9. Przygaś światła w mieszkaniu
Tak, jak migoczące światła gdzieś w oddali mogą cię łatwo znużyć, tak ekspozycja na jaskrawe oświetlenie, na przykład ekranu telewizora lub monitora komputera może skutecznie zaburzyć twój rytm dobowy. Warto zatem unikać oglądania TV, siedzenia przed laptopem lub gapienia się w nie tak wcale mały ekran smartfona już na 30 minut przed snem.
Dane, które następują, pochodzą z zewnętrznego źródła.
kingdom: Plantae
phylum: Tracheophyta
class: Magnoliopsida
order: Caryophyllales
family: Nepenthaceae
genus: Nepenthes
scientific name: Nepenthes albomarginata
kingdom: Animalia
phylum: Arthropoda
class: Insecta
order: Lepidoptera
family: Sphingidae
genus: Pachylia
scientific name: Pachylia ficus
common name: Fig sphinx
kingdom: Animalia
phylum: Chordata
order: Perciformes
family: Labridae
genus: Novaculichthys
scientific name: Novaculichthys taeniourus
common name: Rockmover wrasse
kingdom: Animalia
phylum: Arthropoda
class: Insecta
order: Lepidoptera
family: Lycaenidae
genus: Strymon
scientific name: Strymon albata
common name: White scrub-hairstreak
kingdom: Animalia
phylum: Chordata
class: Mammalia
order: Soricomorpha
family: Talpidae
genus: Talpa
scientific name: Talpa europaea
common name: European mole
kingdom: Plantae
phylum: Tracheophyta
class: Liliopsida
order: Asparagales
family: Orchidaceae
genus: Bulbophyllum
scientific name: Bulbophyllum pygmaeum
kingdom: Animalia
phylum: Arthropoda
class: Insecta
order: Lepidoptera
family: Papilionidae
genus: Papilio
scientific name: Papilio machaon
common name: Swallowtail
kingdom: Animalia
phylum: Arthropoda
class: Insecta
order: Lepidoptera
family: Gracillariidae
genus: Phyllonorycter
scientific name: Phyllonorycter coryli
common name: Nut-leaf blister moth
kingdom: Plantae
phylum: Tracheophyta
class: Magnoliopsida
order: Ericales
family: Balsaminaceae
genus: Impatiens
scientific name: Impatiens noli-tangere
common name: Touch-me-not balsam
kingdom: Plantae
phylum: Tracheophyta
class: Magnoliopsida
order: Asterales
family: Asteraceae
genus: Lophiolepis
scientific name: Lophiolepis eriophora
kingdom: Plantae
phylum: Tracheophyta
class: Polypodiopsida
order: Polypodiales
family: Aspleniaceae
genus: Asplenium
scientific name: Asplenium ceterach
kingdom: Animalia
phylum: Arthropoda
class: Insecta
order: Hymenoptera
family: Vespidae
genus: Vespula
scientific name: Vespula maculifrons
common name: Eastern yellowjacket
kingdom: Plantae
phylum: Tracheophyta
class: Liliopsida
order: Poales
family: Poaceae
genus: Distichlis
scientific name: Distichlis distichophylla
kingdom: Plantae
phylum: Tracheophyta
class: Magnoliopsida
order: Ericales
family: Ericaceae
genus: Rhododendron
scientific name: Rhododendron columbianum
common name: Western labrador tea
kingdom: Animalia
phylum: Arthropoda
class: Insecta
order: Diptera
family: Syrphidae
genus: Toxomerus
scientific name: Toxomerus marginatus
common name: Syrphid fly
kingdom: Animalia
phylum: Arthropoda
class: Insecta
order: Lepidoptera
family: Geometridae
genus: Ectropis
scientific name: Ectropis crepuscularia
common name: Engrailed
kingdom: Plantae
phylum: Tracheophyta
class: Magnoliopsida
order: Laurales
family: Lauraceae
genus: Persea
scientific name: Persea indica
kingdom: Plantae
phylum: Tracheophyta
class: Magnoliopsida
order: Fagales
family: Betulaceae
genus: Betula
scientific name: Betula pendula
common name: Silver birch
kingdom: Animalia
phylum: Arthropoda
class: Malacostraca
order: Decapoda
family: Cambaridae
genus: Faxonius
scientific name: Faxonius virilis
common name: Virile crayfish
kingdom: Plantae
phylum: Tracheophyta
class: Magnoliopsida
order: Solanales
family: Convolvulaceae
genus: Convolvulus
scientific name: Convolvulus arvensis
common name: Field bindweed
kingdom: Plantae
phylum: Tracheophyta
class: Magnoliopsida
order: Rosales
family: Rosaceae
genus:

Dodatkowo dobrze jest przygasić światło w mieszkaniu na godzinę przed snem, by dać sygnał własnemu ciału, że czas przestawić się na tryb nocny.
10. Stwórz własne rytuały
Czas na dwie godziny przed snem to u ciebie jeden wielki chaos? Wyobraź sobie tylko, że jeśli wypracujesz regularne nawyki snu, wówczas będziesz zasypiał jak dziecko. Zacznij przede wszystkim od chodzenia spać o stałych porach. Następnie, każde 30 minut przed zaśnięciem przeznacz na rutynowe rzeczy, które będziesz powtarzał każdego dnia. Niech będą to aktywności, które maksymalnie przygotują cię do snu, na przykład wzięcie aromatycznej, relaksującej kąpieli, czytanie książki lub uprawianie seksu.